▸ **PROBLEM DETAILS**: Below are some records. Retype exactly the lines from the one containing "thumb mcp: (310, 170)" through the one containing "index dip: (168, 60)", both included, skipping every picture.

Collected data:
___
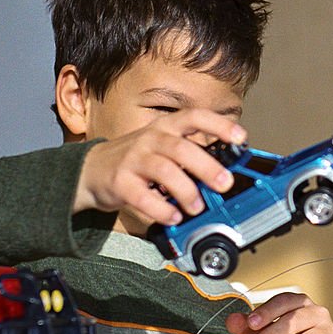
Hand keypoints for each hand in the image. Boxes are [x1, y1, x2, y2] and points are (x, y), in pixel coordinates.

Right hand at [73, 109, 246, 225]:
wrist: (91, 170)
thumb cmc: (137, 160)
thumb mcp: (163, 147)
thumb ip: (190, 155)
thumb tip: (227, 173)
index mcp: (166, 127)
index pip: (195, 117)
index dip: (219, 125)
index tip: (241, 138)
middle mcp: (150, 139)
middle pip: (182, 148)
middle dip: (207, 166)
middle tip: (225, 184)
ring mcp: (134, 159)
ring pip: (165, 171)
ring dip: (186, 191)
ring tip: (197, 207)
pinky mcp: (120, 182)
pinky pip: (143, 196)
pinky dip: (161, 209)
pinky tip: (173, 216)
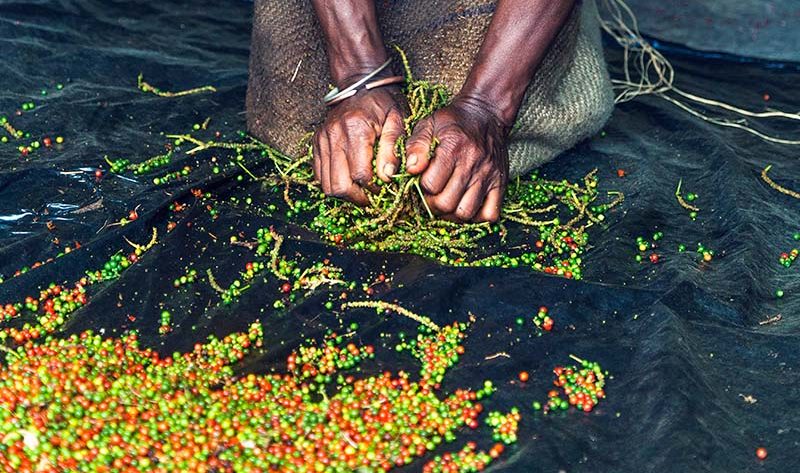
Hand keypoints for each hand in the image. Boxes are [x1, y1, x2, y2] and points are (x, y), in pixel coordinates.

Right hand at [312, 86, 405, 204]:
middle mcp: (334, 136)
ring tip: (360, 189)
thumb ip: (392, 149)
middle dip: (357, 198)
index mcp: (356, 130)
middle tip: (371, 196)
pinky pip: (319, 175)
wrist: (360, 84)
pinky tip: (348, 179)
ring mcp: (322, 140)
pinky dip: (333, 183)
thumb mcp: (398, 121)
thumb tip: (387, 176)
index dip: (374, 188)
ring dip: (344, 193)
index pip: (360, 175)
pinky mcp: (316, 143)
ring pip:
___
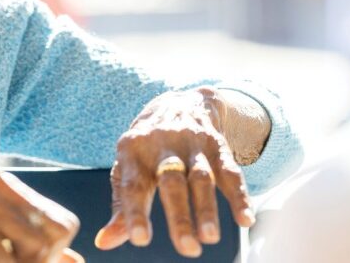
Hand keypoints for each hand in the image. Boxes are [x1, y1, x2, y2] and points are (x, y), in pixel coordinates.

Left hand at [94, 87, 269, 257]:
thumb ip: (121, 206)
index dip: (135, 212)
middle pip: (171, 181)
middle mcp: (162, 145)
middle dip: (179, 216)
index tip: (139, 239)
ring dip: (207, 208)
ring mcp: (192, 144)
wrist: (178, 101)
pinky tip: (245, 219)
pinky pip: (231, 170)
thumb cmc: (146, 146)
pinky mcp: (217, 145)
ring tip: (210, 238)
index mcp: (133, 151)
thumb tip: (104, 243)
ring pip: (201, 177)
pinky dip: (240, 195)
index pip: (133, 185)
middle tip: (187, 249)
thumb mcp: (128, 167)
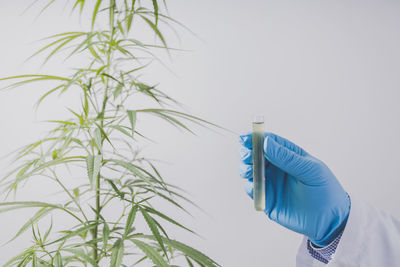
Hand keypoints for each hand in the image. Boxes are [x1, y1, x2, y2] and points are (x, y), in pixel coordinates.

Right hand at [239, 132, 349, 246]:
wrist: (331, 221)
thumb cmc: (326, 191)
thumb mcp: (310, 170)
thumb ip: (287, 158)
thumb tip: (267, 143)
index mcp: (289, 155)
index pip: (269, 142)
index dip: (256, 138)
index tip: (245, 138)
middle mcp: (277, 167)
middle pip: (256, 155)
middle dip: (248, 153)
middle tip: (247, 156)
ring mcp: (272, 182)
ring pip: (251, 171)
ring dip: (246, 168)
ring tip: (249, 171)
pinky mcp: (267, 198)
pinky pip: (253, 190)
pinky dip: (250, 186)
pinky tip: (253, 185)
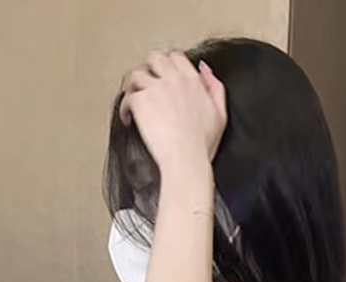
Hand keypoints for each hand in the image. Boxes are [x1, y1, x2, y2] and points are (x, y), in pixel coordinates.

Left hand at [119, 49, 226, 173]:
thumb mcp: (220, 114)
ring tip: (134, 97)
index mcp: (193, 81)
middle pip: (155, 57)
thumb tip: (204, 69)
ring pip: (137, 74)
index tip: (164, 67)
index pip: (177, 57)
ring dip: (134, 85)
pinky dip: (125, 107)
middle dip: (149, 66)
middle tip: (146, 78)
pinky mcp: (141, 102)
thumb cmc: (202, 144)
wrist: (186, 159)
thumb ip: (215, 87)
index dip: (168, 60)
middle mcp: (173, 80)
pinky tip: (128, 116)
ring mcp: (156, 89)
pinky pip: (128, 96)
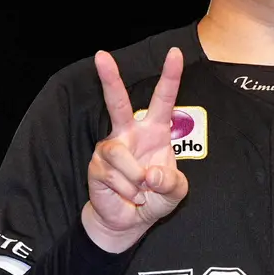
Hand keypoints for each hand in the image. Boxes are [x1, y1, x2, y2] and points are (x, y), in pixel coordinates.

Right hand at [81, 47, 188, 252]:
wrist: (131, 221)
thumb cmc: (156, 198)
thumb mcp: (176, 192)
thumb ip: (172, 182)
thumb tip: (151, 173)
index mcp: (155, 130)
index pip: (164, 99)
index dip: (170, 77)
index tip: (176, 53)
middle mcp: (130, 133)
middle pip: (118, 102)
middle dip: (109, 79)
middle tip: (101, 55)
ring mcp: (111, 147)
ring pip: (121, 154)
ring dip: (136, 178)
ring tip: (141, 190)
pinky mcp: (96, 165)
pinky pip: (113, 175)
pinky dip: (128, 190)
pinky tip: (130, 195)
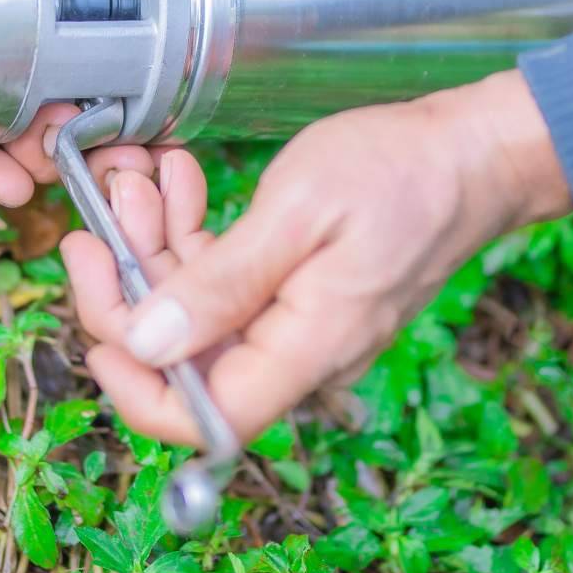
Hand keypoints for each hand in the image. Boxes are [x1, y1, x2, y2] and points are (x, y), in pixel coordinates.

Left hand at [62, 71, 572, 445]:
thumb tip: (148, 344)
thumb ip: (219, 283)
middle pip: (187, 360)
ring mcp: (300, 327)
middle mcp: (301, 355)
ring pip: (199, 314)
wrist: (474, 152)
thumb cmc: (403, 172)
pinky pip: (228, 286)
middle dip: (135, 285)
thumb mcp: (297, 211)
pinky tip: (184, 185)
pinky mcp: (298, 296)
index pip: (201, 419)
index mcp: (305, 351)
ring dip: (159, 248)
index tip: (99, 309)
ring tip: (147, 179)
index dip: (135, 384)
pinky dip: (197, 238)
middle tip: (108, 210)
___
▸ **WRITTEN REPLY**:
thumb mcp: (310, 170)
thumb ip: (287, 158)
thumb tip: (267, 143)
index mcp: (289, 155)
index pip: (269, 142)
index dip: (256, 138)
index tip: (245, 138)
middle mcp: (277, 167)
middle pip: (256, 155)
middle dip: (248, 153)
middle tip: (247, 156)
ring mcp: (272, 182)
ring pip: (251, 171)
ring dip: (246, 168)
ring tip: (249, 171)
pinky mcp: (267, 198)
pinky pip: (253, 190)
pinky dip: (250, 186)
pinky tip: (253, 185)
Hand keypoints for each hand in the image. Boxes are [x1, y1, x2, y2] and points are (x, y), in pixel coordinates.

Left hand at [119, 49, 226, 173]:
thumb mcp: (220, 114)
ring tip: (134, 97)
index mcp: (193, 81)
middle pip: (155, 57)
thumb tip: (204, 69)
ring pip: (137, 74)
index tip: (164, 67)
index pip: (177, 57)
ring dip: (134, 85)
pinky dip: (125, 107)
middle dip: (149, 66)
middle tip: (146, 78)
pinky mcp: (141, 102)
thumb cmc: (202, 144)
wrist: (186, 159)
thumb ip: (215, 87)
index dip: (168, 60)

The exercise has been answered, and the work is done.